Like Patton said in the star-spangled opening of the movie, “All real Americans love the sting of battle. Americans love a winner!”

No matter how many folk songs are sung around a campfire, no matter how many sugarplum rainbow unicorn visions we have of inclusive participation trophies, there will always be winners and losers. Deal with it.

Participation trophies throughout history have included having your village plundered and burned, your land taken, your gods overthrown and your children sold into slavery by the winner. Knowing that alone should make you want to toughen up and hone your competitive skills.

Is there a place for the softer skills like cooperation and accommodation in modern life? Of course there is! It’s not all barbarity and war. But that place is secondary to survival. Darwin taught us that.

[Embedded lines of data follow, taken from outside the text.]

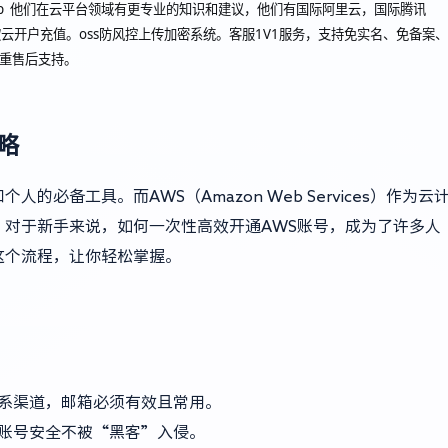
oudcup 他们在云平台领域有更专业的知识和建议，他们有国际阿里云，国际腾讯
云开户充值。oss防风控上传加密系统。客服1V1服务，支持免实名、免备案、
双重售后支持。
略
必备工具。而AWS（Amazon Web Services）作为云
对于新手来说，如何一次性高效开通AWS账号，成为了许多人
这个流程，让你轻松掌握。
系渠道，邮箱必须有效且常用。
账号安全不被“黑客”入侵。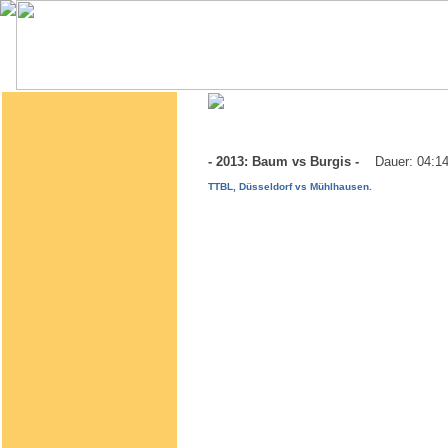
- 2013: Baum vs Burgis -
Dauer: 04:1
TTBL, Düsseldorf vs Mühlhausen.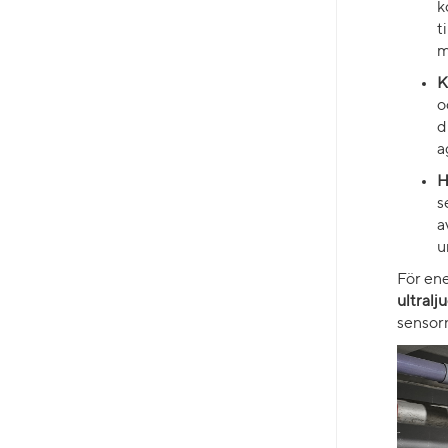
k
t
m
K
o
d
a
H
s
a
u
För ene
ultral
sensorn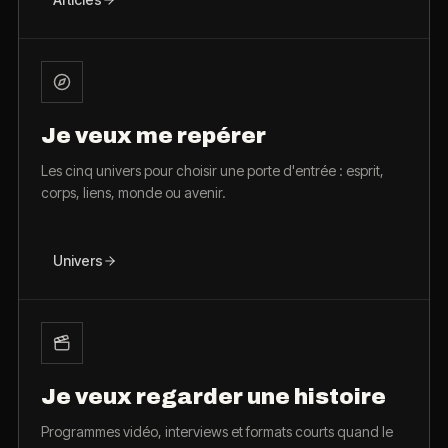
Je veux me repérer
Les cinq univers pour choisir une porte d'entrée : esprit,
corps, liens, monde ou avenir.
Univers
Je veux regarder une histoire
Programmes vidéo, interviews et formats courts quand le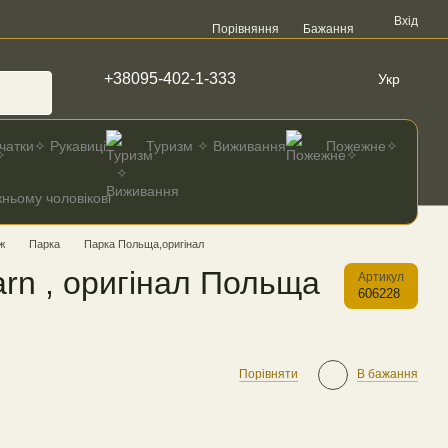
Вхід
Порівняння
Бажання
+38095-402-1-333
Укр
чатки✧ Рукавиці
Туризм ✧ Виживання
Пожежне✧
ньому чоловікові
ж
Парка
Парка Польща,оригінал
arn , оригінал Польща
Артикул
606228
Порівняти
В бажання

Suppose you are the third monkey on the ladder going up into Noah’s ark, and you feel the first raindrops on your face. Are you gonna try to wheel and deal or sweet talk your way aboard? I sure as hell wouldn’t.

We Americans should celebrate the primal urge of competition, not discount it or fear it. It is the kinetic energy in so many aspects of our lives. If we try to “cancel” competition, we will yield the writing of next iteration of history to someone else. And we’ll get the soft, fuzzy participation trophy we deserve.

Think about that as you fill in your bracket for the next few years.